### WORKING DATA:

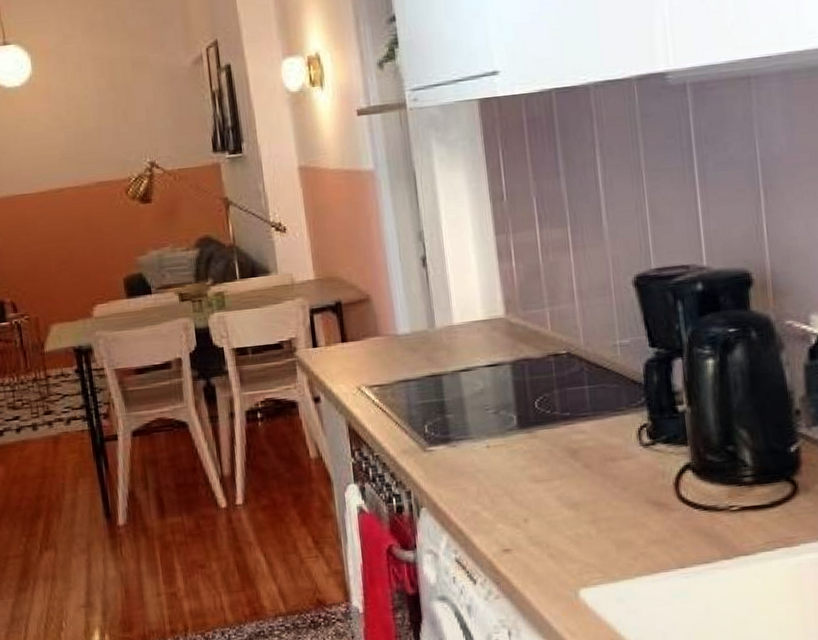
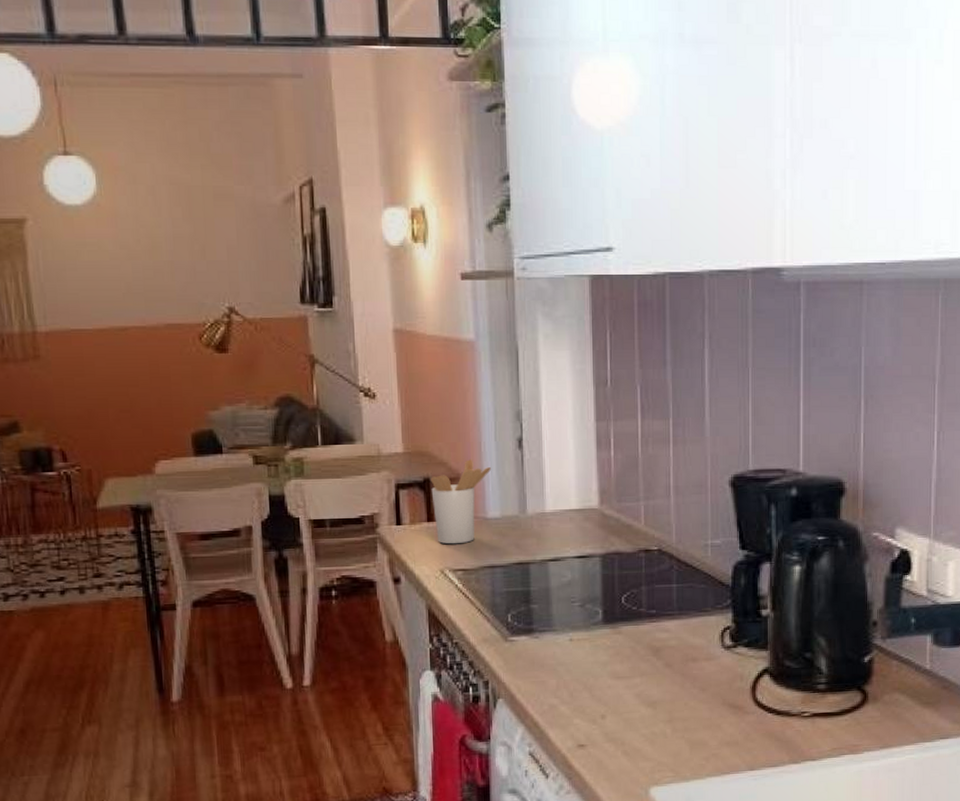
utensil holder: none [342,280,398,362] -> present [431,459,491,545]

==

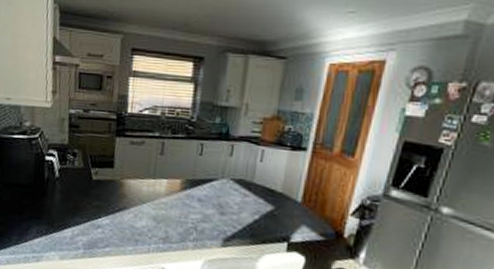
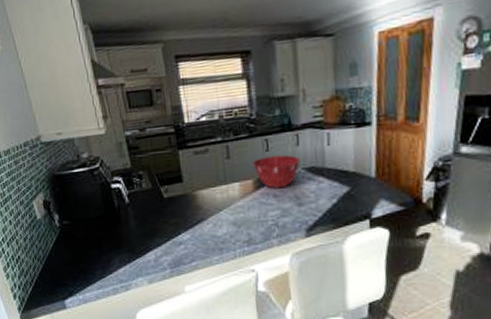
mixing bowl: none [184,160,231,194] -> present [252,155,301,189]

* * *

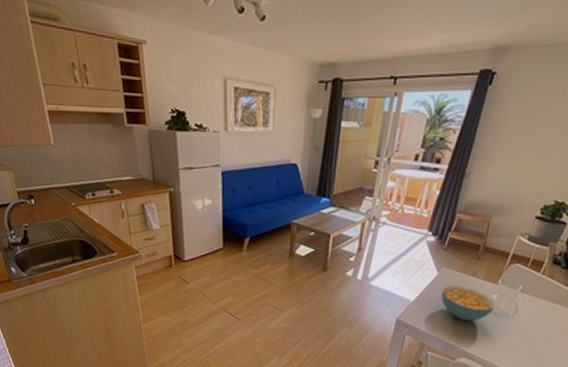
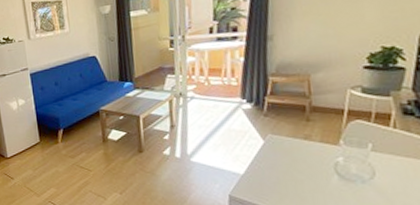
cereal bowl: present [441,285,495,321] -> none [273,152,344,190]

### TO DO:
When a line among the entries contains "bowl", pull that line out.

### TASK OUTPUT:
mixing bowl: none [184,160,231,194] -> present [252,155,301,189]
cereal bowl: present [441,285,495,321] -> none [273,152,344,190]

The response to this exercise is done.